At a time when a disproportionate share of state’s attention has gone into getting the political process right, understandably so in the middle of a transition, other vital areas are being overlooked. Sadly, this includes the upkeep of thousands of homeless children who are struggling to build their lives in the absence of family and social support. How dismal the situation is can be guessed by the sorry state of Nepal Children’s Organization (NOC), a non-governmental body which “focuses on child care and education for orphaned, abandoned and conflict affected children.” The 65 children housed at its Siphal chapter, one of 11 in the country, have been deprived of proper meals for the last three months. Shortage of funds has also hit their education hard. The center is struggling to meet the needs of school going children; it already owes more than Rs. 600,000 to various government schools in which the children are enrolled. For the time being, a monastery pays for their uniforms and foreign donors for their ties and belts.
Pretty much the same fate befalls all of the 411 children now living with NCO centers across Nepal. In the last three years, owing to severe financial crunch, the center has had to send back 300 children to their relatives, even though it was aware that the families might not be able to provide for the children. One would assume that NOC’s illustrious history of serving the poor and orphan children since 1964 would prompt the state to loosen its purse strings a wee bit. But that is clearly not the case. When NCO approached the Ministry of Women, Children and Social Welfare, they were sent back empty-handed “as the government has no policy of assisting NGOs.” Vital funds continue to trickle from foreign donors, but as the dismal state of NOC centers make it clear, they are nearly not enough. Another major income source was inter-country adoptions, which have been suspended following allegations of malpractice from childcare homes and rampant corruption in adoption process.

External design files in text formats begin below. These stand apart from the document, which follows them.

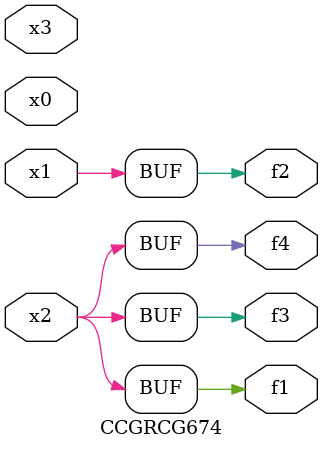
<source format=v>
module CCGRCG674(
	input x0, x1, x2, x3,
	output f1, f2, f3, f4
);
	assign f1 = x2;
	assign f2 = x1;
	assign f3 = x2;
	assign f4 = x2;
endmodule

</source>
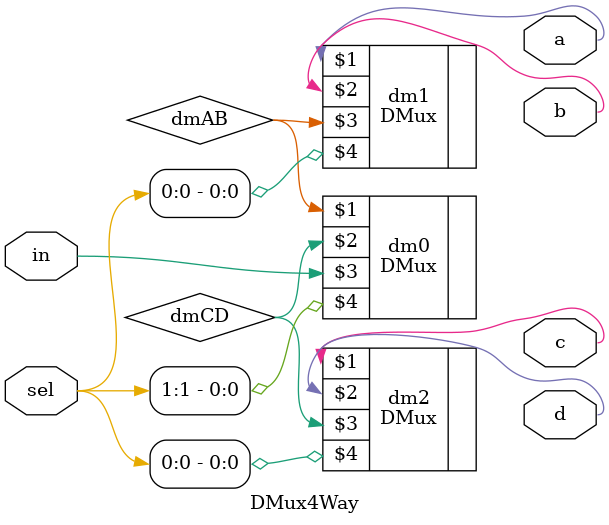
<source format=v>
/* módulo DMux4Way */

`ifndef _DMux4Way_
`define _DMux4Way_

`include "DMux.v"

module DMux4Way(a, b, c, d, in, sel);
    input in;
    input [1:0] sel;
    output a, b, c, d;

    wire dmAB, dmCD;

    DMux dm0(dmAB, dmCD, in, sel[1]);
    DMux dm1(a, b, dmAB, sel[0]);
    DMux dm2(c, d, dmCD, sel[0]);

    // Descrição de conexões internas do módulo

endmodule

`endif

</source>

Interestingly, NCO used to receive grants from the erstwhile royal family, in addition to getting a regular government budget. But when monarchy was abolished in 2008, this income source has completely run dry. It is strange that following a democratic wave that swept aside centuries-old institution of autocratic monarchy, the country’s most needy citizens should be left to fend for themselves. Even considering the severe financial straits the country finds itself in—the massive CA election scheduled for Nov. 22, if it goes as planned, could alone cost the country billions of rupees—there is no getting around the fact that children, who cannot look after their own interests, should be among the first priorities of any democratic system. The level of commitment of NCO employees towards the children under their care is such that they are working without salaries for last nine months. In contrast, the level of the commitment of the state, the chief guardian of all citizens, leaves a lot to be desired.